Each of these ETFs distributes dividends. iShares’ XEQT leads with a 1.53% dividend yield, followed by VEQT at 1.23%. Nonetheless, the main goal of these growth-oriented ETFs is to achieve long-term growth.
If you are looking for ETFs that focus on generating high dividend income, you can consult our previous post.
Performance: VEQT vs HGRO vs XEQT
In assessing performance, the available data is somewhat constrained as all-in-one ETFs are relatively recent additions to the market. Over the past three years, XEQT and VEQT have demonstrated the highest average returns.
VEQT and XEQT exhibit generally comparable performances.
In the realm of liquidity, HGRO trails behind XEQT and VEQT in popularity. Specifically, HGRO’s assets under management (AUM) are around 200 million. The lower AUM indicates reduced liquidity when trading HGRO. VEQT stands out for its excellent liquidity, attributed to its substantial assets under management, totaling 1.1 billion dollars.

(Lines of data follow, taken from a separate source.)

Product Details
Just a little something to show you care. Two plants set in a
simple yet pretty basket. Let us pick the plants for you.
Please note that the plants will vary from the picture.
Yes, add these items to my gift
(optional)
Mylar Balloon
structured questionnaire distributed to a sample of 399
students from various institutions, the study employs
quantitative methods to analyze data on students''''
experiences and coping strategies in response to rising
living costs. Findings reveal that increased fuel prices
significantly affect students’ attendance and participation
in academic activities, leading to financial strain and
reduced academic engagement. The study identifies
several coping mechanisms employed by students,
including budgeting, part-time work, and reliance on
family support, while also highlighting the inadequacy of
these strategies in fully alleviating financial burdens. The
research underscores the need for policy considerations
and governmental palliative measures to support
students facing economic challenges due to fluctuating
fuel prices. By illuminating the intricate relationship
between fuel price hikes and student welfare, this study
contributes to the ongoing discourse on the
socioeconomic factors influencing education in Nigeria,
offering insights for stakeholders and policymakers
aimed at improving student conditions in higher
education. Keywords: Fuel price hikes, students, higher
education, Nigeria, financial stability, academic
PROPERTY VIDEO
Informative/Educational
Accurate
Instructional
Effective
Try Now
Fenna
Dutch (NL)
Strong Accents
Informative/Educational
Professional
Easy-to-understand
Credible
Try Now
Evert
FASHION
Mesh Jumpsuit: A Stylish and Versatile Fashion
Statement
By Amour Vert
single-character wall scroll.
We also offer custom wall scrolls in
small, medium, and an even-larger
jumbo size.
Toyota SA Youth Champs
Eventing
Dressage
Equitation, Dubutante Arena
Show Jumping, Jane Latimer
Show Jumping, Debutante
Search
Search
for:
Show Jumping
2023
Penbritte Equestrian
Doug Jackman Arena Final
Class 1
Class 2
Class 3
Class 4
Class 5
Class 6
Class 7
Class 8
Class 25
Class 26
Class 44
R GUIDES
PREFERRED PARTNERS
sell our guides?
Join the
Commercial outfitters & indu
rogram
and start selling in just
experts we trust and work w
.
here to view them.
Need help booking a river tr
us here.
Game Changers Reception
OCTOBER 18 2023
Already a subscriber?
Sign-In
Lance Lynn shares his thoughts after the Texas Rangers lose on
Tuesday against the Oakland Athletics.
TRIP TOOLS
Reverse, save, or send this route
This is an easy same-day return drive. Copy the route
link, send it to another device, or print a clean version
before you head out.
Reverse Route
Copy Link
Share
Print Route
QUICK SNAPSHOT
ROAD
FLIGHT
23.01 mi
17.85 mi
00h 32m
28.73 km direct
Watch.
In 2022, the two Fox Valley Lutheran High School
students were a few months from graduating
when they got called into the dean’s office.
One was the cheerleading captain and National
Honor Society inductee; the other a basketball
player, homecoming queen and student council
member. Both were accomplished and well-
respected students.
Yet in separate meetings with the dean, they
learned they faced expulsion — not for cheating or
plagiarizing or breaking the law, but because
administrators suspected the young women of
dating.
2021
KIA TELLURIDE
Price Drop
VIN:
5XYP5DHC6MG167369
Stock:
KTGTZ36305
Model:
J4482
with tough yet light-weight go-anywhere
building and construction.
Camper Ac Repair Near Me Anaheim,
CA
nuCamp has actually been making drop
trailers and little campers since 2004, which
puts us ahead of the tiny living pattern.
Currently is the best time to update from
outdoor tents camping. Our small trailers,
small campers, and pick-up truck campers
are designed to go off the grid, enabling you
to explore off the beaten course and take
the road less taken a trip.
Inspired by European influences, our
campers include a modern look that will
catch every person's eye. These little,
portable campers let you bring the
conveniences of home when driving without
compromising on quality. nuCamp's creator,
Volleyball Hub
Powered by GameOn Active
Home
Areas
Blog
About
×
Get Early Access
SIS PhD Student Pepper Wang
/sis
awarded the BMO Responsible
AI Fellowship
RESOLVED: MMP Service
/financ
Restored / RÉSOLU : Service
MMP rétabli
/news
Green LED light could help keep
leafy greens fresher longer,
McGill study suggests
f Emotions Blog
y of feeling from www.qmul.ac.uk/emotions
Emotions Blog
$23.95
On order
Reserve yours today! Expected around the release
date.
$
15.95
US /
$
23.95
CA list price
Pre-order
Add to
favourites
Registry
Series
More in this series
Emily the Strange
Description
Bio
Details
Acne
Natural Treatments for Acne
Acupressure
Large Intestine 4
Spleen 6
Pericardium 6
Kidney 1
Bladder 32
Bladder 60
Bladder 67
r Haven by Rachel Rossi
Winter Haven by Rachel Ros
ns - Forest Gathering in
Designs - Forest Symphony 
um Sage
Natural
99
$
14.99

VEQT Review: Geographic diversification
Country | VEQT % | HGRO % | XEQT % |
---|---|---|---|
United States of America | 42.9 | 76.2 | 48.4 |
Canada | 29.3 | 22.6 | 24.0 |
Asia | 9.9 | 0.1 | 10.1 |
Europe | 5.8 | 0.2 | 7 |
Latin America | 0.8 | 0.2 | 0.4 |
Africa | 0.3 | 0 | 0.2 |
If you are looking for a diversified ETF with exposure to international market, XEQT and VEQT are the best options available. As you can see in the table above, HGRO has a limited exposure to international markets.
VEQT review: Sector diversification
Sector Classs | VEQT | HGRO | XEQT |
---|---|---|---|
Financial Services | 19.8 | 10.6 | 18.9 |
Technology | 17.6 | 21.1 | 17.9 |
Industrials | 11.0 | 5.3 | 11.1 |
Consumer Cyclical | 9.6 | 8.1 | 9.9 |
Healthcare | 8.8 | 6.3 | 9.7 |
Comm. Services | 7.8 | 9.2 | 7.9 |
Consumer Defensive | 6.0 | 3.8 | 6.2 |
Basic Materials | 6.8 | 2.1 | 5.8 |
Energy | 5.8 | 2.9 | 5.5 |
Real Estate | 3.3 | 1.0 | 3.6 |
Utilities | 3.0 | 1.5 | 3.0 |
In terms of sector diversification, all three ETFs invest in stocks on companies operating in the various economic sector. XEQT and VEQT are similar, with financial services and technology at the top at around 18% each. On the other hand, HGRO invests 21.1% in the technology sector and only 10.6% in financial services.
VEQT Holdings
Please refer below to the top 10 stocks owned by VEQT indirectly (Note: VEQT creates your portfolio by investing in various vanguard ETFs. )
Holding Name | % Weight |
---|---|
Apple Inc. | 2.08% |
Shopify Inc. Class A | 2.04% |
Microsoft Corp. | 1.98% |
Royal Bank of Canada | 1.90% |
Toronto-Dominion Bank | 1.61% |
Amazon.com Inc. | 1.32% |
Enbridge Inc. | 1.08% |
Bank of Nova Scotia | 1.0% |
Brookfield Asset Management Inc. Class A | 0.95% |
Canadian National Railway Co. | 0.92% |
Conclusion
All-in-one growth ETFs present a host of advantages for investors. They typically come with low fees, making them a cost-effective choice. Furthermore, many brokers now offer commission-free trades on ETFs, enhancing their appeal. These funds are particularly well-suited for passive investors who have a long-term investment horizon. They offer the benefit of diversification, spreading investments across various assets to mitigate risk. Additionally, investors need not worry about rebalancing their portfolios, as this is managed by the fund’s professionals.
VEQT, in particular, stands out with its relatively low management fees. It provides broad international exposure, allowing investors to tap into global markets. This ETF has demonstrated excellent performance coupled with low volatility, making it an attractive option for those seeking steady growth.